Initially, I had a lot of resistance to the idea that I experienced trauma. My life has not been one of privation or violence. I grew up in an affluent suburb with a loving family. I’ve been a white-collar professional all my life. From the outside, my life looks pretty boring. How could I have had traumatic experiences?
It’s helpful to remember that trauma is something experienced by our bodies and nervous system. A definition of trauma which I find helpful is from Resmaa Menakem, author of My Grandmother’s Hands. Menakem defines trauma as “anything that is too much, too soon, or too fast for your nervous system.”
Regardless of how our minds might label an event, trauma is what our bodies and nervous systems experience as too much, too soon, or too fast.

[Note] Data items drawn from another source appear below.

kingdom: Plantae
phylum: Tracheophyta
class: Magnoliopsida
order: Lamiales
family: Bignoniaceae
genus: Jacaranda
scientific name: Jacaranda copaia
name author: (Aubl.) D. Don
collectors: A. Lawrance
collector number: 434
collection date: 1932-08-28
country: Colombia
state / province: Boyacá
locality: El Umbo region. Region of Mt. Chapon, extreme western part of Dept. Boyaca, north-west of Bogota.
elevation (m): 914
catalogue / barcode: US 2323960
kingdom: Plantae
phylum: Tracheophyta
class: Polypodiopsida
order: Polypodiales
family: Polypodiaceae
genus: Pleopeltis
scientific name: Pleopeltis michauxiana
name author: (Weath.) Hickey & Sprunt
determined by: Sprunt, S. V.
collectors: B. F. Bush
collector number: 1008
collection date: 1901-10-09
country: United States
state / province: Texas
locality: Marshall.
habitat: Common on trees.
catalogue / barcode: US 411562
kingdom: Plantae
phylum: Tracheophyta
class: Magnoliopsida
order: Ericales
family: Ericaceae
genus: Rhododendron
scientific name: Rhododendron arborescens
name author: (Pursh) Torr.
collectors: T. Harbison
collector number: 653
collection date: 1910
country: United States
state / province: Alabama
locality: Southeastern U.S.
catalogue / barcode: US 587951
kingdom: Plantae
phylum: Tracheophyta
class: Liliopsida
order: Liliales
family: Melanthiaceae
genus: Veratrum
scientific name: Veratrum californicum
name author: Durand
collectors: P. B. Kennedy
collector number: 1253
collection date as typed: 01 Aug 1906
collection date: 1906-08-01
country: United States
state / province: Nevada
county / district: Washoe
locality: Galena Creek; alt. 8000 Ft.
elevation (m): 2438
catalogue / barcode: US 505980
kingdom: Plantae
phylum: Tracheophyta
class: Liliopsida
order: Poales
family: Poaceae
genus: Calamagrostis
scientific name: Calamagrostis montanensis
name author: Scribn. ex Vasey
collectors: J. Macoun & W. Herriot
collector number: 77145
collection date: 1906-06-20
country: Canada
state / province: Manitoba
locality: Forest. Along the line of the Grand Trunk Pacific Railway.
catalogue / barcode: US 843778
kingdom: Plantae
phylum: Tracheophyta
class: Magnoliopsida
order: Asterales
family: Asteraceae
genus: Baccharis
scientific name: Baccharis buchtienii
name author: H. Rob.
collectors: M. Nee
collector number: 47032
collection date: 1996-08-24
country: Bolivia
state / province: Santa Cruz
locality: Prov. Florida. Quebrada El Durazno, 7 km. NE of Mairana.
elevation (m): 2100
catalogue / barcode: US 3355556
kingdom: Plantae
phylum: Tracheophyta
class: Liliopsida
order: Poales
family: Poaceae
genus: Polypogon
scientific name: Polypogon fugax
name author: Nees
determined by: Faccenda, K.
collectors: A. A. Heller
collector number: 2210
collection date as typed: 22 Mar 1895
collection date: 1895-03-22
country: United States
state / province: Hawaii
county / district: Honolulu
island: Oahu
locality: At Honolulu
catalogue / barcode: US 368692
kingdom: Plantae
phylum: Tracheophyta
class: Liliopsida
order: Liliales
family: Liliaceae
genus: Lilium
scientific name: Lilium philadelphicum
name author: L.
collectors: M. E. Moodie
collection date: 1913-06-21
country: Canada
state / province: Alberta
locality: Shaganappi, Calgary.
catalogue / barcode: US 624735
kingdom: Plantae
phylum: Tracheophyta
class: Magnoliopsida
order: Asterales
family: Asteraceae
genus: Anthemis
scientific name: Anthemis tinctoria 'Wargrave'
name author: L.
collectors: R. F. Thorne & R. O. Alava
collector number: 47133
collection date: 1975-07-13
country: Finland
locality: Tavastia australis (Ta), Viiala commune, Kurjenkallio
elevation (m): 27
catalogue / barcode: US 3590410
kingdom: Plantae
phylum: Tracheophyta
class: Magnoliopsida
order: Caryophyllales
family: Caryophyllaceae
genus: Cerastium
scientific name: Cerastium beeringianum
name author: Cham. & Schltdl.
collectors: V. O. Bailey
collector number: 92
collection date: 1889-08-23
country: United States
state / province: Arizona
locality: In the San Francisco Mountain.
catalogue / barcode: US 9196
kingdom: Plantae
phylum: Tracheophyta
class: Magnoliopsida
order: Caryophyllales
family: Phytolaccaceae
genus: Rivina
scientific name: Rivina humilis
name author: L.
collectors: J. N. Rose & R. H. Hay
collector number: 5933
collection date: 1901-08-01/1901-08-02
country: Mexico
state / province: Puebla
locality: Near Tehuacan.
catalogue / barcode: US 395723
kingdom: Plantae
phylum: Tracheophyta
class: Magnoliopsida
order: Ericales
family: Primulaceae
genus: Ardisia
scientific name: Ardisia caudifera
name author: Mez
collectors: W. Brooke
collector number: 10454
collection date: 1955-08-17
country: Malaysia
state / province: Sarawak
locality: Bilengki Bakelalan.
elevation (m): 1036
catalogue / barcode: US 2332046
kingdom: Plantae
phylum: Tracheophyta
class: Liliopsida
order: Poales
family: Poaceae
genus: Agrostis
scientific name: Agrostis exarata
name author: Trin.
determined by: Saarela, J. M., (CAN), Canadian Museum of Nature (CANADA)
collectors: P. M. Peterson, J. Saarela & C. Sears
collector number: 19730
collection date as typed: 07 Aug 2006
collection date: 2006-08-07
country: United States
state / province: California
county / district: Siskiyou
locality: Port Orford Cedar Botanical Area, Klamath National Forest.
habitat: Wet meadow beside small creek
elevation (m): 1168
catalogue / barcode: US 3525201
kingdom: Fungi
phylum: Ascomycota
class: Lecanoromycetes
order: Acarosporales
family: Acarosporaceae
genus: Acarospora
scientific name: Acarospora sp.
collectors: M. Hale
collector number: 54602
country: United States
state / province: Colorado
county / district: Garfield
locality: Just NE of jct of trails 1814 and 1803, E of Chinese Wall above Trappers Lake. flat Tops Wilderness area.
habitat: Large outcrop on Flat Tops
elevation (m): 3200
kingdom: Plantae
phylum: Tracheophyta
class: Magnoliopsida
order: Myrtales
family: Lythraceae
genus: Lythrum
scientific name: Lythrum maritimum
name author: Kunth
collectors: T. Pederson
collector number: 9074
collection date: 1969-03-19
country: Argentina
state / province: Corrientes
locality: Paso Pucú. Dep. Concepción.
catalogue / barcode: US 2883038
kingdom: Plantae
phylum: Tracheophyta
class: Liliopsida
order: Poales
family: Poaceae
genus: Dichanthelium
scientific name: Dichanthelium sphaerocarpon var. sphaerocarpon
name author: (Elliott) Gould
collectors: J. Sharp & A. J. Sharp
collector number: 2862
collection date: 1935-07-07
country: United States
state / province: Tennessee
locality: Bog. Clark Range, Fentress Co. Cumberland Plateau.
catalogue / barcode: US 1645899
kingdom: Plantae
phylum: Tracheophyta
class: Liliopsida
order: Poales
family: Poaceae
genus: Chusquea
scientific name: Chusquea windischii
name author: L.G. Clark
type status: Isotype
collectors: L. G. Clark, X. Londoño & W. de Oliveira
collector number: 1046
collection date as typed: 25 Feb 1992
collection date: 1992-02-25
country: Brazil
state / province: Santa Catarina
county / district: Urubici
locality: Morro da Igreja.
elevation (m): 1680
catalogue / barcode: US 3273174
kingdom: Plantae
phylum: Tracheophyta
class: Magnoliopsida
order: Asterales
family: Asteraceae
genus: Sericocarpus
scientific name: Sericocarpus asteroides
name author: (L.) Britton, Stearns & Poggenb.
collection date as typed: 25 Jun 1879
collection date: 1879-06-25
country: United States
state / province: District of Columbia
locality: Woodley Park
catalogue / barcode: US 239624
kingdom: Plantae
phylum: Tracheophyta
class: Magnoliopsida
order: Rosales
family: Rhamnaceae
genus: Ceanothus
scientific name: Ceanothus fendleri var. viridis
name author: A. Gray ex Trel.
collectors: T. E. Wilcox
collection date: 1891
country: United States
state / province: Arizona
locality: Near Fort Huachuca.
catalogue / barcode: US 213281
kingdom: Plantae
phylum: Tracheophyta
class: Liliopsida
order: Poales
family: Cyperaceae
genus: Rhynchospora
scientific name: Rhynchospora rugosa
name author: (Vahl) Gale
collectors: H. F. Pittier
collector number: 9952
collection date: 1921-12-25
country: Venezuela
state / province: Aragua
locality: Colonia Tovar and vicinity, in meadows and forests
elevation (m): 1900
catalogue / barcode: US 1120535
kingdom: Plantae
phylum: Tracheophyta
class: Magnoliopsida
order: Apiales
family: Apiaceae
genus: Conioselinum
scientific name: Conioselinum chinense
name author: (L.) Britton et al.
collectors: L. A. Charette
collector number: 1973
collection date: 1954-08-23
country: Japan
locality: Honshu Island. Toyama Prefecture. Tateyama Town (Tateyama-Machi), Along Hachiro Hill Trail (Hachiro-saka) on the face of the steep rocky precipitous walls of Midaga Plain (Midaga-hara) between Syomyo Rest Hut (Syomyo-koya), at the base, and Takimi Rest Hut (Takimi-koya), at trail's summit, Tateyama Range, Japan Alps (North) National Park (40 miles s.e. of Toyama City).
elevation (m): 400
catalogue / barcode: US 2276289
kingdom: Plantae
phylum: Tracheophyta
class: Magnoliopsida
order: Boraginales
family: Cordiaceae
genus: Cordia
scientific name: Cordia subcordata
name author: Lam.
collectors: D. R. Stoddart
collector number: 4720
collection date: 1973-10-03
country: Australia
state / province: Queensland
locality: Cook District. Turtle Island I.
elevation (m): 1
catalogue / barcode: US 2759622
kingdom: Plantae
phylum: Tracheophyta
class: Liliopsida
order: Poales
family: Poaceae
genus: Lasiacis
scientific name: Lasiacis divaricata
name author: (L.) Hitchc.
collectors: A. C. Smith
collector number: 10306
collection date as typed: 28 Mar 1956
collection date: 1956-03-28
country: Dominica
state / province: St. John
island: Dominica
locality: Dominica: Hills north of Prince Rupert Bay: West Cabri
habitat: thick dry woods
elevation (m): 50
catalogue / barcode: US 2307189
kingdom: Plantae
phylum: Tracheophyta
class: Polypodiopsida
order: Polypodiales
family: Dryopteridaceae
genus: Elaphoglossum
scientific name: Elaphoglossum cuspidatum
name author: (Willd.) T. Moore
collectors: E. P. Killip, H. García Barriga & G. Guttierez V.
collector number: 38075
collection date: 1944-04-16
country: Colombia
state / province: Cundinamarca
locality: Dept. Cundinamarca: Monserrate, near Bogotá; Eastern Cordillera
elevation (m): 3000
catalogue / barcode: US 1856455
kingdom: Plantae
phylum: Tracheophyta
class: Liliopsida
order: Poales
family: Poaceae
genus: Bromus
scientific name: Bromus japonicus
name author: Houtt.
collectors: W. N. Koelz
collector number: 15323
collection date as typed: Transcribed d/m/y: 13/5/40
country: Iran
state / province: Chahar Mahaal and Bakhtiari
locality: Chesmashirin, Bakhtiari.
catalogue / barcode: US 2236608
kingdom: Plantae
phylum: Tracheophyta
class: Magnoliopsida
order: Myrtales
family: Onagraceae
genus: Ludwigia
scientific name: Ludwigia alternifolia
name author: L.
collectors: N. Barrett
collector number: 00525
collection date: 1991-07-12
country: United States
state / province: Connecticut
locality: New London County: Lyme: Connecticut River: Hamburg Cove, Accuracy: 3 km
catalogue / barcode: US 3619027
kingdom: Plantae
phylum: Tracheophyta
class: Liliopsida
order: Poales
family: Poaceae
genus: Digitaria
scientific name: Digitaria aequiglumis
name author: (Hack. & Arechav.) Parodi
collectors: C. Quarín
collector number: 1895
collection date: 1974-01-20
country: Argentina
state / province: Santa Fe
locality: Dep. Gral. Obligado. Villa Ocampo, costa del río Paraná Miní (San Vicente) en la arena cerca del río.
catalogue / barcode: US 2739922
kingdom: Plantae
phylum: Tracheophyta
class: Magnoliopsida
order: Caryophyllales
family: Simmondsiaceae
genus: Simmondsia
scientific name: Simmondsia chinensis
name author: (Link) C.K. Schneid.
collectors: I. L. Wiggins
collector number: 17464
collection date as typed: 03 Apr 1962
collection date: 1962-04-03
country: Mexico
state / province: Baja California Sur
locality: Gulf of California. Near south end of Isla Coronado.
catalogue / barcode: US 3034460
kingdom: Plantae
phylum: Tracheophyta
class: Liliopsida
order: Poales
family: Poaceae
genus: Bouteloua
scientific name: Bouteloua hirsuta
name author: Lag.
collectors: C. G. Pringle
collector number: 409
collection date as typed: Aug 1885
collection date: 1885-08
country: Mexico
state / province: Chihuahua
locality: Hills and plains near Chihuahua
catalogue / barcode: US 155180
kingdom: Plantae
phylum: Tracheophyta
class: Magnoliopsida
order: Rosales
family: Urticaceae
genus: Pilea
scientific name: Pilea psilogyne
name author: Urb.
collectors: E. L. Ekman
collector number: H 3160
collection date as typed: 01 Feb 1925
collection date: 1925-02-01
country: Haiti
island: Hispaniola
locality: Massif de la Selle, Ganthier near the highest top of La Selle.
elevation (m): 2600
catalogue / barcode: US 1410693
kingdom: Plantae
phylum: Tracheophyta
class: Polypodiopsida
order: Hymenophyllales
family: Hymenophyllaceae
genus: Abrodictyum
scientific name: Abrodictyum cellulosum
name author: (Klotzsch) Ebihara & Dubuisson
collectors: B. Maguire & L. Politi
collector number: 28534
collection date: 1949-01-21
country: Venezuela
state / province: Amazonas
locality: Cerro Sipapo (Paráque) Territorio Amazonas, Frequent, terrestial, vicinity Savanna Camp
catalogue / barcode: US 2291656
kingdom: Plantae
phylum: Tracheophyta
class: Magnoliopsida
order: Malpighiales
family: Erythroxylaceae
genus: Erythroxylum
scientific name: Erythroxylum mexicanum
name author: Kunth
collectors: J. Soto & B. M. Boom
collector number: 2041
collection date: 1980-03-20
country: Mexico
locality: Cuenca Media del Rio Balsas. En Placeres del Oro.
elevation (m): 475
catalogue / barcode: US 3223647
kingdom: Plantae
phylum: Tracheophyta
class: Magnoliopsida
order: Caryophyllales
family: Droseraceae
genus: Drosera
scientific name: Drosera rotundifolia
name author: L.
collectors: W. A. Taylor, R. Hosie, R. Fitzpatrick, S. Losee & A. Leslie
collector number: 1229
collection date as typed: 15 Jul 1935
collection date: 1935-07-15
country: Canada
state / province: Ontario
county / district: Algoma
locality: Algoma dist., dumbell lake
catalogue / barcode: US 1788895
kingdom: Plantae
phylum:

When I was in middle school, two girls regularly bullied me. They would catch me when I was alone and call me names like ugly, baldy, and loser. I would flinch and they would laugh. Although they never touched me physically, I always felt sucker punched. I’d feel nauseous, have trouble breathing, and my heart would pound. I would feel humiliated and powerless.
Another kid might have had this experience and shrugged it off. My body and nervous system experienced this bullying as trauma.
What’s important to understand is that whatever the source, we carry trauma in bodies. And unresolved trauma can keep us stuck in a painful cycle of remembering, retelling, and reliving the experiences.
I know my trauma has been activated when something happens and my emotional-physical response is entirely out of proportion to the experience.
Case in point, while walking through my neighborhood on a beautiful snowy day I saw a group of people letting their dogs romp in the snow.
The dogs were not on leashes and began to bark and run toward me. I’m not afraid of dogs but I am wary of dogs I don’t know especially when they’re off leash.
I yelled, “Hey, watch your dogs!” at the people milling around but they ignored me and continued to chat.
I felt absolutely furious. I didn’t say anything because I was afraid of how angry I would sound. It was like I was invisible to these people! Perhaps I was.
In that moment, I flashed back to my podgy middle-school self being called “Baldy” by the mean girls. All those emotions and physical sensations came flooding back: shame, resentment, helplessness, and despair.
It’s difficult when we’re in the grip of these emotions and sensations. For me, it can feel like I’m having an out of body experience because I’m so caught up in the moment.
We all have ways to deal with these incidents. I, myself, had quite a variety of coping mechanisms: zoning out with TV, overeating, drinking too much, over-working, and taking my upset out on any one or anything unfortunate enough to cross my path.
Not saying coping mechanisms aren’t valid. We all use them. The problem for me has been that the coping mechanisms weren’t addressing the trauma that was keeping me stuck.
Coping mechanisms are the equivalent of aspirin. They cut the intensity of pain but they don’t address the source of the pain.
I decided to start directly addressing these pockets of trauma. One thing that works remarkably well is to do what I think of as a “soft reset” for my nervous system.
What works for me is the practice to get connected with my environment and body. To witness whatever is happening from a place of compassion. As I do this, I recite the Loving Kindness Blessing: May I be safe, may I be healthy, may I be happy, may all things come with ease.
I don’t need to do this perfectly. I just need to remember to do it.
What I’ve learned is that self-compassion and healing needs to proceed empowerment. I’ve found that with inner peace, I am able to be that advocate for myself and what I care about. It is key to what makes me effective in the world.
Note: I am especially grateful to Larisa Noonan who taught me this practice.